══ LISTED ENTRIES ══

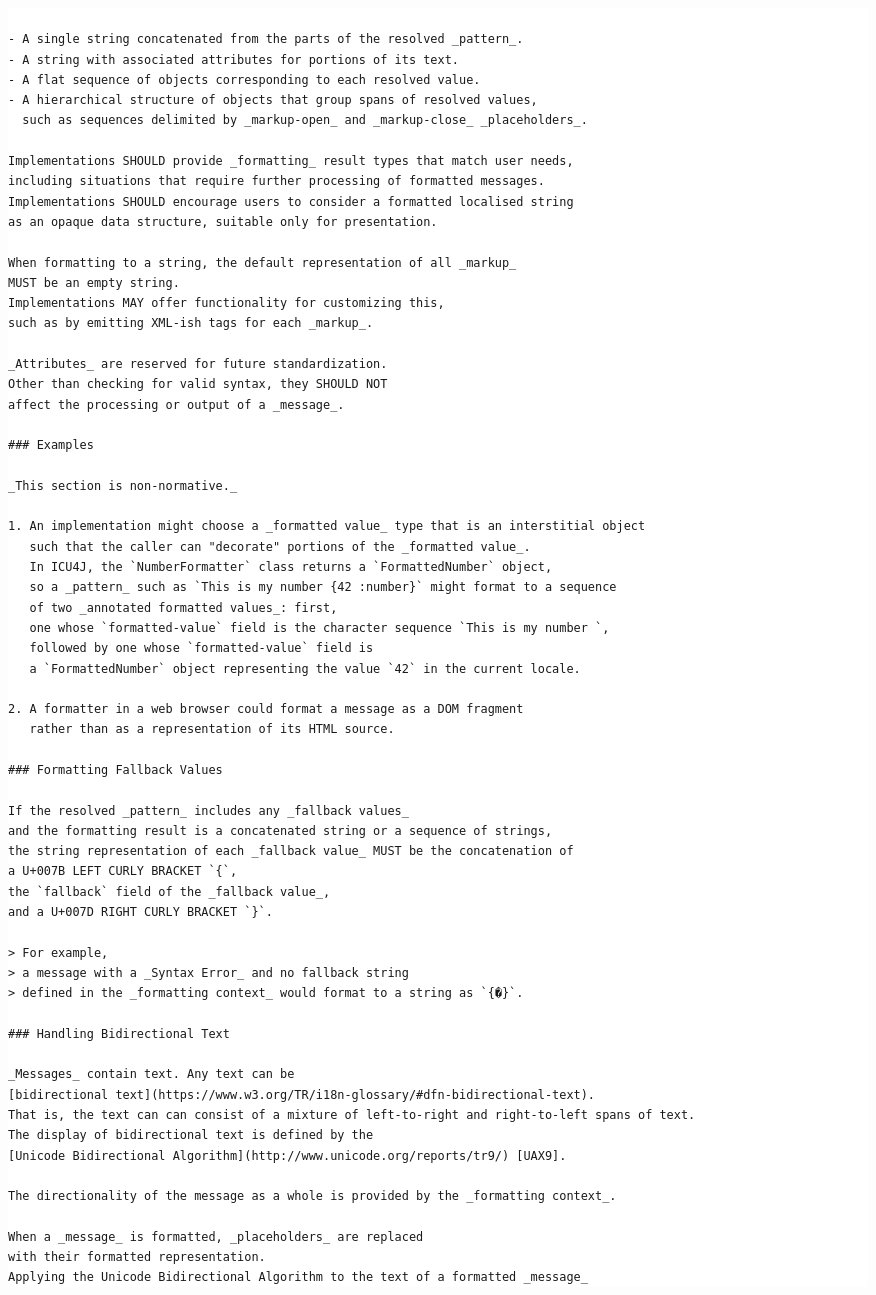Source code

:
 ```

- A single string concatenated from the parts of the resolved _pattern_.
- A string with associated attributes for portions of its text.
- A flat sequence of objects corresponding to each resolved value.
- A hierarchical structure of objects that group spans of resolved values,
  such as sequences delimited by _markup-open_ and _markup-close_ _placeholders_.

Implementations SHOULD provide _formatting_ result types that match user needs,
including situations that require further processing of formatted messages.
Implementations SHOULD encourage users to consider a formatted localised string
as an opaque data structure, suitable only for presentation.

When formatting to a string, the default representation of all _markup_
MUST be an empty string.
Implementations MAY offer functionality for customizing this,
such as by emitting XML-ish tags for each _markup_.

_Attributes_ are reserved for future standardization.
Other than checking for valid syntax, they SHOULD NOT 
affect the processing or output of a _message_.

### Examples

_This section is non-normative._

1. An implementation might choose a _formatted value_ type that is an interstitial object
   such that the caller can "decorate" portions of the _formatted value_.
   In ICU4J, the `NumberFormatter` class returns a `FormattedNumber` object,
   so a _pattern_ such as `This is my number {42 :number}` might format to a sequence
   of two _annotated formatted values_: first,
   one whose `formatted-value` field is the character sequence `This is my number `,
   followed by one whose `formatted-value` field is
   a `FormattedNumber` object representing the value `42` in the current locale.

2. A formatter in a web browser could format a message as a DOM fragment
   rather than as a representation of its HTML source.

### Formatting Fallback Values

If the resolved _pattern_ includes any _fallback values_
and the formatting result is a concatenated string or a sequence of strings,
the string representation of each _fallback value_ MUST be the concatenation of
a U+007B LEFT CURLY BRACKET `{`,
the `fallback` field of the _fallback value_,
and a U+007D RIGHT CURLY BRACKET `}`.

> For example,
> a message with a _Syntax Error_ and no fallback string
> defined in the _formatting context_ would format to a string as `{�}`.

### Handling Bidirectional Text

_Messages_ contain text. Any text can be 
[bidirectional text](https://www.w3.org/TR/i18n-glossary/#dfn-bidirectional-text).
That is, the text can can consist of a mixture of left-to-right and right-to-left spans of text.
The display of bidirectional text is defined by the
[Unicode Bidirectional Algorithm](http://www.unicode.org/reports/tr9/) [UAX9].

The directionality of the message as a whole is provided by the _formatting context_.

When a _message_ is formatted, _placeholders_ are replaced
with their formatted representation.
Applying the Unicode Bidirectional Algorithm to the text of a formatted _message_ 
```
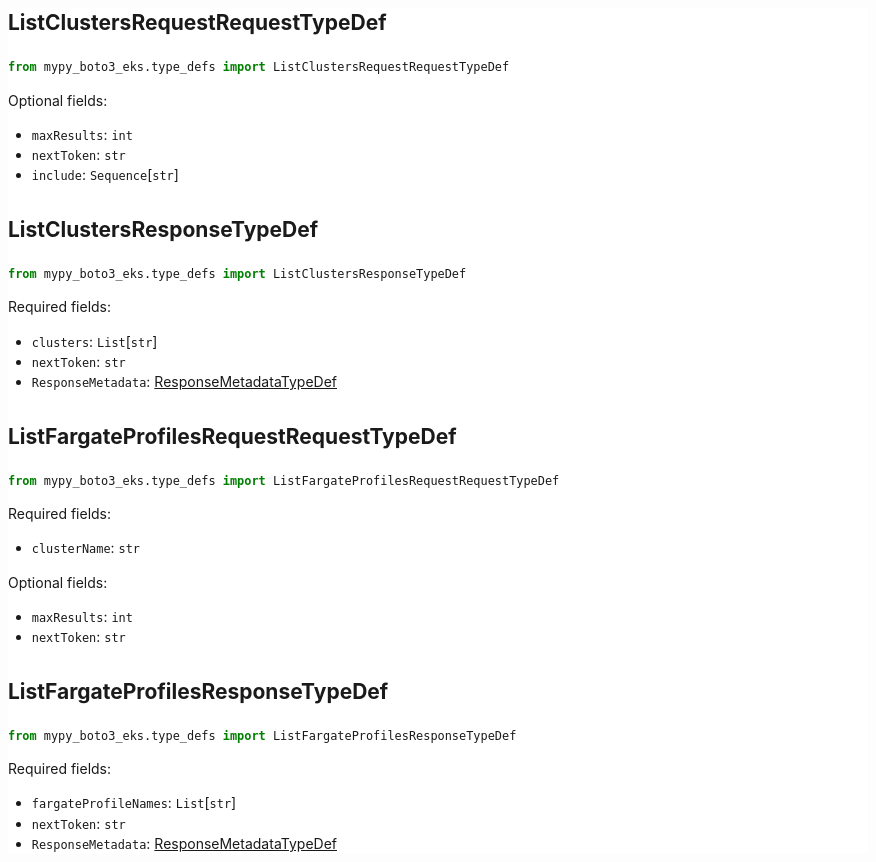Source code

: <a id="listclustersrequestrequesttypedef"></a>

## ListClustersRequestRequestTypeDef

```python
from mypy_boto3_eks.type_defs import ListClustersRequestRequestTypeDef
```

Optional fields:

- `maxResults`: `int`
- `nextToken`: `str`
- `include`: `Sequence`\[`str`\]

<a id="listclustersresponsetypedef"></a>

## ListClustersResponseTypeDef

```python
from mypy_boto3_eks.type_defs import ListClustersResponseTypeDef
```

Required fields:

- `clusters`: `List`\[`str`\]
- `nextToken`: `str`
- `ResponseMetadata`:
  [ResponseMetadataTypeDef](./type_defs.md#responsemetadatatypedef)

<a id="listfargateprofilesrequestrequesttypedef"></a>

## ListFargateProfilesRequestRequestTypeDef

```python
from mypy_boto3_eks.type_defs import ListFargateProfilesRequestRequestTypeDef
```

Required fields:

- `clusterName`: `str`

Optional fields:

- `maxResults`: `int`
- `nextToken`: `str`

<a id="listfargateprofilesresponsetypedef"></a>

## ListFargateProfilesResponseTypeDef

```python
from mypy_boto3_eks.type_defs import ListFargateProfilesResponseTypeDef
```

Required fields:

- `fargateProfileNames`: `List`\[`str`\]
- `nextToken`: `str`
- `ResponseMetadata`:
  [ResponseMetadataTypeDef](./type_defs.md#responsemetadatatypedef)
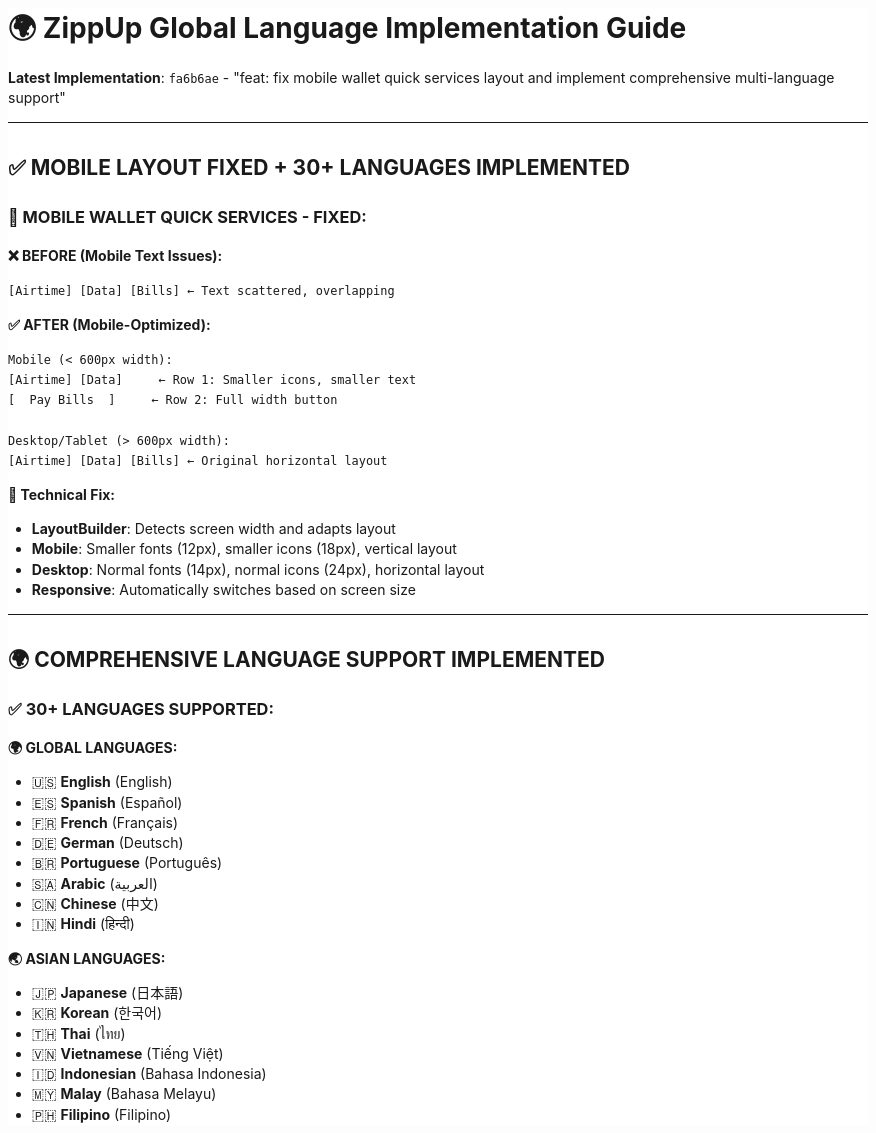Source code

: # 🌍 ZippUp Global Language Implementation Guide

**Latest Implementation**: `fa6b6ae` - "feat: fix mobile wallet quick services layout and implement comprehensive multi-language support"

---

## ✅ **MOBILE LAYOUT FIXED + 30+ LANGUAGES IMPLEMENTED**

### **📱 MOBILE WALLET QUICK SERVICES - FIXED:**

**❌ BEFORE (Mobile Text Issues):**
```
[Airtime] [Data] [Bills] ← Text scattered, overlapping
```

**✅ AFTER (Mobile-Optimized):**
```
Mobile (< 600px width):
[Airtime] [Data]     ← Row 1: Smaller icons, smaller text
[  Pay Bills  ]     ← Row 2: Full width button

Desktop/Tablet (> 600px width):
[Airtime] [Data] [Bills] ← Original horizontal layout
```

**🔧 Technical Fix:**
- **LayoutBuilder**: Detects screen width and adapts layout
- **Mobile**: Smaller fonts (12px), smaller icons (18px), vertical layout
- **Desktop**: Normal fonts (14px), normal icons (24px), horizontal layout
- **Responsive**: Automatically switches based on screen size

---

## 🌍 **COMPREHENSIVE LANGUAGE SUPPORT IMPLEMENTED**

### **✅ 30+ LANGUAGES SUPPORTED:**

**🌍 GLOBAL LANGUAGES:**
- 🇺🇸 **English** (English)
- 🇪🇸 **Spanish** (Español)  
- 🇫🇷 **French** (Français)
- 🇩🇪 **German** (Deutsch)
- 🇧🇷 **Portuguese** (Português)
- 🇸🇦 **Arabic** (العربية)
- 🇨🇳 **Chinese** (中文)
- 🇮🇳 **Hindi** (हिन्दी)

**🌏 ASIAN LANGUAGES:**
- 🇯🇵 **Japanese** (日本語)
- 🇰🇷 **Korean** (한국어)
- 🇹🇭 **Thai** (ไทย)
- 🇻🇳 **Vietnamese** (Tiếng Việt)
- 🇮🇩 **Indonesian** (Bahasa Indonesia)
- 🇲🇾 **Malay** (Bahasa Melayu)
- 🇵🇭 **Filipino** (Filipino)
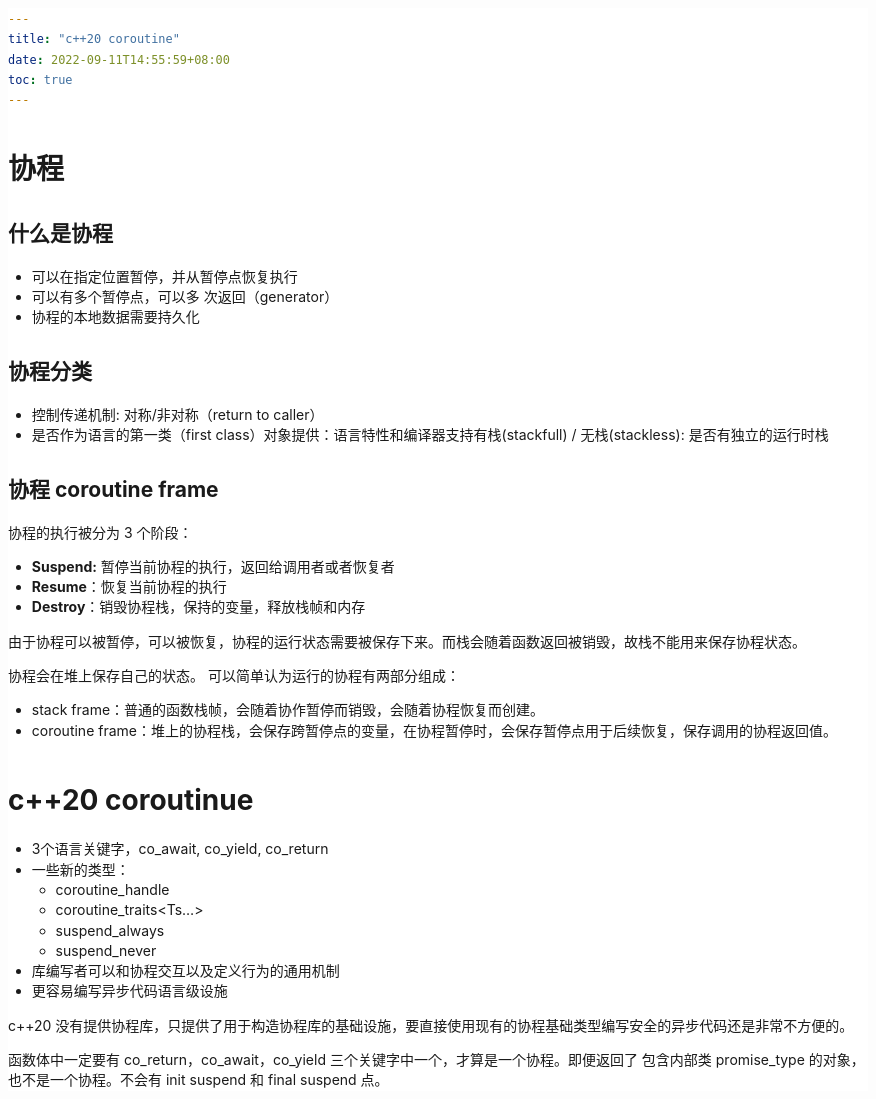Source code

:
 ```yaml
---
title: "c++20 coroutine"
date: 2022-09-11T14:55:59+08:00
toc: true
---
```


# 协程

## 什么是协程

- 可以在指定位置暂停，并从暂停点恢复执行
- 可以有多个暂停点，可以多 次返回（generator）
- 协程的本地数据需要持久化

## 协程分类

- 控制传递机制: 对称/非对称（return to caller）
- 是否作为语言的第一类（first class）对象提供：语言特性和编译器支持有栈(stackfull) / 无栈(stackless): 是否有独立的运行时栈

## 协程 coroutine frame

协程的执行被分为 3 个阶段：

- **Suspend:**  暂停当前协程的执行，返回给调用者或者恢复者
- **Resume**：恢复当前协程的执行
- **Destroy**：销毁协程栈，保持的变量，释放栈帧和内存

由于协程可以被暂停，可以被恢复，协程的运行状态需要被保存下来。而栈会随着函数返回被销毁，故栈不能用来保存协程状态。

协程会在堆上保存自己的状态。
可以简单认为运行的协程有两部分组成：

- stack frame：普通的函数栈帧，会随着协作暂停而销毁，会随着协程恢复而创建。
- coroutine frame：堆上的协程栈，会保存跨暂停点的变量，在协程暂停时，会保存暂停点用于后续恢复，保存调用的协程返回值。

# c++20 coroutinue

- 3个语言关键字，co_await, co_yield, co_return
- 一些新的类型：
  - coroutine_handle
  - coroutine_traits<Ts…>
  - suspend_always
  - suspend_never
- 库编写者可以和协程交互以及定义行为的通用机制
- 更容易编写异步代码语言级设施

c++20 没有提供协程库，只提供了用于构造协程库的基础设施，要直接使用现有的协程基础类型编写安全的异步代码还是非常不方便的。

函数体中一定要有 co_return，co_await，co_yield 三个关键字中一个，才算是一个协程。即便返回了 包含内部类 promise_type 的对象，也不是一个协程。不会有 init suspend 和 final suspend 点。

═══

PROBLEM REQUIREMENTS:
Reproduce the lines from the one with "- 控制传递机制: 对称/非对称（return to caller）" to the end of the data exactly, leaving out every earlier line.

ANSWER FOR THE TASK:
- 控制传递机制: 对称/非对称（return to caller）
- 是否作为语言的第一类（first class）对象提供：语言特性和编译器支持有栈(stackfull) / 无栈(stackless): 是否有独立的运行时栈

## 协程 coroutine frame

协程的执行被分为 3 个阶段：

- **Suspend:**  暂停当前协程的执行，返回给调用者或者恢复者
- **Resume**：恢复当前协程的执行
- **Destroy**：销毁协程栈，保持的变量，释放栈帧和内存

由于协程可以被暂停，可以被恢复，协程的运行状态需要被保存下来。而栈会随着函数返回被销毁，故栈不能用来保存协程状态。

协程会在堆上保存自己的状态。
可以简单认为运行的协程有两部分组成：

- stack frame：普通的函数栈帧，会随着协作暂停而销毁，会随着协程恢复而创建。
- coroutine frame：堆上的协程栈，会保存跨暂停点的变量，在协程暂停时，会保存暂停点用于后续恢复，保存调用的协程返回值。

# c++20 coroutinue

- 3个语言关键字，co_await, co_yield, co_return
- 一些新的类型：
  - coroutine_handle
  - coroutine_traits<Ts…>
  - suspend_always
  - suspend_never
- 库编写者可以和协程交互以及定义行为的通用机制
- 更容易编写异步代码语言级设施

c++20 没有提供协程库，只提供了用于构造协程库的基础设施，要直接使用现有的协程基础类型编写安全的异步代码还是非常不方便的。

函数体中一定要有 co_return，co_await，co_yield 三个关键字中一个，才算是一个协程。即便返回了 包含内部类 promise_type 的对象，也不是一个协程。不会有 init suspend 和 final suspend 点。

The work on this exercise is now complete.